Connecticut is one of only 17 states — along with the District of Columbia — that offers same-day voter registration. State law stipulates that residents must be registered by the deadline in order to be able to vote, even if they joined the same-day registration line several hours earlier.

Same-day registration threw several polling places across the state into disarray on election night last year. At New Haven’s City Hall, hundreds of Elm City residents were still in line to register — some since as early as 4 p.m. — as the 8 p.m. deadline approached. Some polling places across the state, including City Hall, conducted mass swearings-in of voters in order to allow them to cast their votes.

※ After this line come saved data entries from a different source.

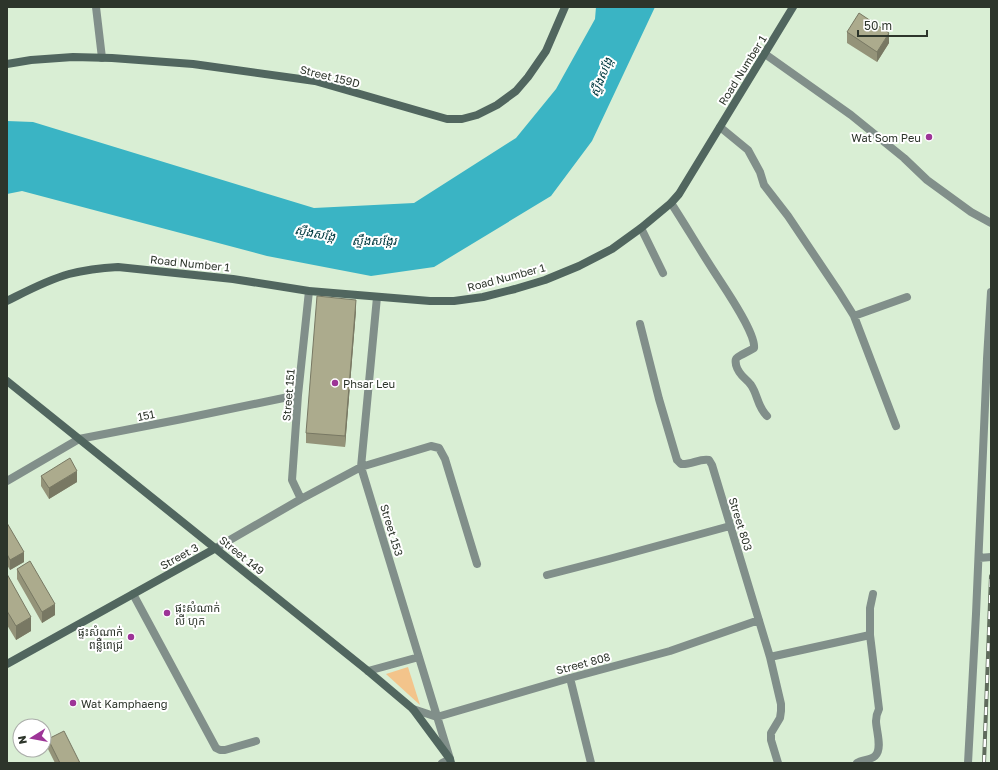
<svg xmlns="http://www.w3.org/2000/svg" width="998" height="770" font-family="'Golos Text','Noto Sans Khmer',sans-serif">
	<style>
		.green { fill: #f3c48b }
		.water { fill: #3ab4c4 }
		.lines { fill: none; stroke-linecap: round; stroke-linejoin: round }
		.street { stroke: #818f8a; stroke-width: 8 }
		.secondary { stroke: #51665f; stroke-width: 8 }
		.rail-casing { stroke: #5f6b5c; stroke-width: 4 }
		.rail { stroke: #fff; stroke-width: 2.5; stroke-dasharray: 8; stroke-linecap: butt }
		.wall { fill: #949379 }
		.shaded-wall { fill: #787863 }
		.building { fill: #acab8d; stroke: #787863 }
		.poi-dot { fill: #9d3497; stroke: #fff; stroke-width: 1.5 }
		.labels { text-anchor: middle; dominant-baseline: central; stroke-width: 4; stroke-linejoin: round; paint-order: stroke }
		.street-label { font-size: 11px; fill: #2d352b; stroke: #fff }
		.poi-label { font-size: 11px; fill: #2d352b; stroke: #fff; text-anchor: start }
		.water-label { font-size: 12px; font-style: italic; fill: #003a40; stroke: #fff }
	</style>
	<rect width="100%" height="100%" fill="#d9eed4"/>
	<path class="green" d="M 408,667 L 420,705 L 386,674 Z"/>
	<path class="water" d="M 596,7 L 655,7 L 592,141 L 551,196 L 434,267 L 371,276 L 267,256 L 22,191 L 7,194 L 7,121 L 33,122 L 314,208 L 414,203 L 516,138 L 556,89 L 595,19 Z"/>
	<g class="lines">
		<path class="street" d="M 96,7 L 102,58
			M 765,54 L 851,115 L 904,158 L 927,180 L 971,212 L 991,223
			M 720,127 L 748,150 L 760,172 L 764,185 L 788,216 L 839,292 L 854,316 L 896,426
			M 671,203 C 686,226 700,250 715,273 C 724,287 756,333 754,348 C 750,351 737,356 736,359 C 735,361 736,363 736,365 C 739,376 745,377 751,385 C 758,395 757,406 767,416
			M 641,228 L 663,273
			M 377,297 L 361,467 L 450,759 L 442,763
			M 854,316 L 907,297
			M 640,324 L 659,399 L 677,460 L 681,464 C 691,465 700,458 709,460 L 712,465 L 770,657 L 781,704 L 781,711 L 780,718 L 771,733 L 771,740 L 778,763
			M 7,481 L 79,439 L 182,419 L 298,395
			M 301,499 L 292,480 L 298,395 L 309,291
			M 216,548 L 301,499 L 361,467 L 431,446 L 439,448 L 445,459 L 477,564
			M 979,558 L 991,557
			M 547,575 L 609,559 L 730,526
			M 133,594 L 216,748 L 220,750 L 225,750 L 256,741
			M 770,657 L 870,635
			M 368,671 L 419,657
			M 570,678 L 591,763
			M 413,709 L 437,717 L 570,678 L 670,651 L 759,620
			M 857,763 C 862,760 871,760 875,756 C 883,749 876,730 876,721 C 876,717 877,713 879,709 L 870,635 L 870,608 L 873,594
			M 968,763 L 976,614 L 987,359 L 991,292"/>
		<path class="secondary" d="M 7,64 L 31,60 L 73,57 L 112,58 L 193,64 L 315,81 L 419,111 L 447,119 L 462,119 L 477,115 L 497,105 L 516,91 L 528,77 L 546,51 L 565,7
			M 7,301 C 27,291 47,280 69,274 C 85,270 101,268 118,267 L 233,279 L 309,291 L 430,301 L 454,301 L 483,297 L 515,289 L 545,280 L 579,266 L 612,249 L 641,228 L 671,203 L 679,194 L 793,7
			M 7,381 L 368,671 L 413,709 L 450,759 L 451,763
			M 7,664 L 216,548"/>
		<g class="rail-casing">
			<path id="rail" d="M 984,763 L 991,576"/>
		</g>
		<use href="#rail" class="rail"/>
	</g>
	<path class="wall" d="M 847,32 L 889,43 L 877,62 L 847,43 Z
		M 356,310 L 345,447 L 306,443 L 306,433 Z
		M 41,476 L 77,482 L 49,499 L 41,486 Z
		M 7,523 L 24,562 L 10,570 L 7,565 Z
		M 17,569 L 55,615 L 42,623 L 17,579 Z
		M 7,574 L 31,631 L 16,640 L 7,625 Z
		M 48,739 L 80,763 L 55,763 L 48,749 Z"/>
	<path class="shaded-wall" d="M 889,33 L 889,43 L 877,62 L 877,52 Z
		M 356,300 L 356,310 L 345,447 L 345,436 Z
		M 77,471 L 77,482 L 49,499 L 49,488 Z
		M 24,552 L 24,562 L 10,570 L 10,560 Z
		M 55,604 L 55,615 L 42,623 L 42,612 Z
		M 31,617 L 31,631 L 16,640 L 16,626 Z"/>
	<path class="building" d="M 859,13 L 889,33 L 877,52 L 847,32 Z
		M 317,296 L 356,300 L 345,436 L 306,433 Z
		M 70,458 L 77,471 L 49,488 L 41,476 Z
		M 7,523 L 24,552 L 10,560 L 7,554 Z
		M 30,561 L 55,604 L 42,612 L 17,569 Z
		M 7,574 L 31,617 L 16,626 L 7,611 Z
		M 64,731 L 80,763 L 60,763 L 48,739 Z"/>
	<g class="poi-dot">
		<circle cx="929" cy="137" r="4"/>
		<circle cx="335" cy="383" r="4"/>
		<circle cx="167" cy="613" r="4"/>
		<circle cx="131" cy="637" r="4"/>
		<circle cx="73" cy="703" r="4"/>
	</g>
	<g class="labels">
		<g class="street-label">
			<text transform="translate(742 70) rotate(-58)">Road Number 1</text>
			<text transform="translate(330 76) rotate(14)">Street 159D</text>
			<text transform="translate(190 263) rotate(6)">Road Number 1</text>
			<text transform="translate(506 277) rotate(-15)">Road Number 1</text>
			<text transform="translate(288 395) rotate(-85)">Street 151</text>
			<text transform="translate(146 415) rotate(-11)">151</text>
			<text transform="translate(741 524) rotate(73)">Street 803</text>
			<text transform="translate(392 530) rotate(73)">Street 153</text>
			<text transform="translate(242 555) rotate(39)">Street 149</text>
			<text transform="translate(179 556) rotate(-29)">Street 3</text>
			<text transform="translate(583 663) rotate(-15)">Street 808</text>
		</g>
		<g class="poi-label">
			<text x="921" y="137" text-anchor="end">Wat Som Peu</text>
			<text x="343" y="383">Phsar Leu</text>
			<text x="175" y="607">ផ្ទះសំណាក់<tspan x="175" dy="13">លី ហុក</tspan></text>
			<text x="123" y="631" text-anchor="end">ផ្ទះសំណាក់<tspan x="123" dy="13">ពន្លឺពេជ្រ</tspan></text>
			<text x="81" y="703">Wat Kamphaeng</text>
		</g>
		<g class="water-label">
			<text transform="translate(601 77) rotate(-68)">ស្ទឹងសង្កែ</text>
			<text transform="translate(315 233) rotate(10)">ស្ទឹងសង្កែ</text>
			<text x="374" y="240">ស្ទឹងសង្កែរ</text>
		</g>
	</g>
	<rect width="998" height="770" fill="none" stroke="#2d352b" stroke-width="16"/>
	<g transform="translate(32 738) rotate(259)"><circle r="19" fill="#ffffff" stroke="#abaeaa"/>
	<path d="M0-3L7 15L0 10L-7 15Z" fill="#9d3497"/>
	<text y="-6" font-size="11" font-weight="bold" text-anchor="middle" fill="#2d352b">N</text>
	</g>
	<path d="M858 30v6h69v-6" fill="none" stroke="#2d352b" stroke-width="2"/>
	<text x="864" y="30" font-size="12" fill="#2d352b" stroke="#ffffff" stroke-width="3" paint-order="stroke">50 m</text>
</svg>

In response, Republican gubernatorial nominee Bob Stefanowski campaigned for an injunction to separate such votes from the rest until a decision could be made on whether or not such votes were legitimate.

Although decisions on Election Day were made at the local level, the state government is the only entity able to determine voter laws, according to mayoral spokesman Laurence Grotheer.

Nevertheless, obstacles to voting are not the only factors keeping young voters away from the polls.

Every Vote Counts President Philip Hinkes ’21 noted a discrepancy between types of political engagement among University undergraduates. He said that Yale students often share political posts on social media and attend protests but frequently neglect their most important civic duty — voting.

“[Political engagement besides voting] is like treating the symptoms instead of the underlying illness,” Hinkes said. “The underlying issue is that there is inaccurate representation.”

Voter turnout in Connecticut in the 2018 election was 65.19 percent, compared to 47 percent nationwide, according to the secretary of state records.